"Ptolemaei Typus", Ptolemy/Magini
Subject: Ancient World
Period: 1597 (circa)
Publication: Geographicae Universae…
Color: Hand Color
6.9 x 5.3 inches
17.5 x 13.5 cm
Claudius Ptolemy was a mathematician, astronomer and geographer who worked in Alexandria, then a part of the Roman Empire, in the 2nd century AD. One of the most learned and influential men of his time, his theories dominated both astronomy and geography for nearly 1500 years. His writings were kept alive by Arabic scholars during the Middle Ages and reemerged in Europe during the Renaissance. The birth of printing led to wide dissemination of his great works on astronomy and geography. There were a number of editions of his Geographia beginning in 1477. These early editions contained maps based on his original writings, known as Ptolemaic maps. As geographic knowledge increased with the explorations of Columbus, Magellan, Cabot and others, maps of the New World were added, and maps of the Old World were revised. Ptolemy's Geographia continued to be revised and published by some of the most important cartographers including Martin Waldseemuller, Sebastian Munster, Giacomo Gastaldi, Jodocus Hondius, and Gerard Mercator (whose last edition was published in 1730).

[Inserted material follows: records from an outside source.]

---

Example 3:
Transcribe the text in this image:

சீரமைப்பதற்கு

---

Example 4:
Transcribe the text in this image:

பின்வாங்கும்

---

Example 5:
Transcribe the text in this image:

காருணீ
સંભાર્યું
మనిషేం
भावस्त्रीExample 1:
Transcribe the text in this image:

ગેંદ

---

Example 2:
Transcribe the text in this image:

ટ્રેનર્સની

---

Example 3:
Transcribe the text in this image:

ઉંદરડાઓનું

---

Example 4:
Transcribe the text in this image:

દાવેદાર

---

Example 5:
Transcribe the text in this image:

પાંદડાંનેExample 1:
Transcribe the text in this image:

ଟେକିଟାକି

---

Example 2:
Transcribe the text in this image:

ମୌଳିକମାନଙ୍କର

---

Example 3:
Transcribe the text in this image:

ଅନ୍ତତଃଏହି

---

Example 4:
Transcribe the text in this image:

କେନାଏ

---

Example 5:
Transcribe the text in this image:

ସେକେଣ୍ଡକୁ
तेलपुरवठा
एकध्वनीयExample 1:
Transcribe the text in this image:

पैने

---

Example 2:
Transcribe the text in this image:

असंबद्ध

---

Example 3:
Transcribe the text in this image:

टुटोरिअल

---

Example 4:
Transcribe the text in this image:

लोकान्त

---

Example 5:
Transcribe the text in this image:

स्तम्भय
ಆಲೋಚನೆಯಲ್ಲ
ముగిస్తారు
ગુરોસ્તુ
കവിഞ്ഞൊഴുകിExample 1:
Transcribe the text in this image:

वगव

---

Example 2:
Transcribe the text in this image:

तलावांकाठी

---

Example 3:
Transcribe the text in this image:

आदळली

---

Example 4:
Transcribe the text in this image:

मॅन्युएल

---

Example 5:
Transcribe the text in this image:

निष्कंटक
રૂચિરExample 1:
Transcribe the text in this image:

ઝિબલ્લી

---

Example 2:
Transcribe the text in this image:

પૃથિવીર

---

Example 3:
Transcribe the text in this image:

This handsome Ptolemaic map follows the classical format and was published in an Italian issue of Magini's quarto edition of Ptolemy. The Indian Ocean is landlocked with a continuous coastline joining Africa to South East Asia. Toprobana, present day Sri Lanka, is a very large island in the Indian Ocean and the Indian sub-continent is completely missing, although the Ganges river is shown. The Mediterranean is well depicted, but greatly exaggerated in length. In Africa, the Nile is shown originating in mountains below the Equator. Finely engraved by Girolamo Porro in the Italian style with a stippled sea. Published by Giovanni and Giorgio Galignani. The map is on a full sheet (7.7 x 11.2") of Italian text.
References: Shirley #193.
A nice impression with one small dampstain along the top sheet edge.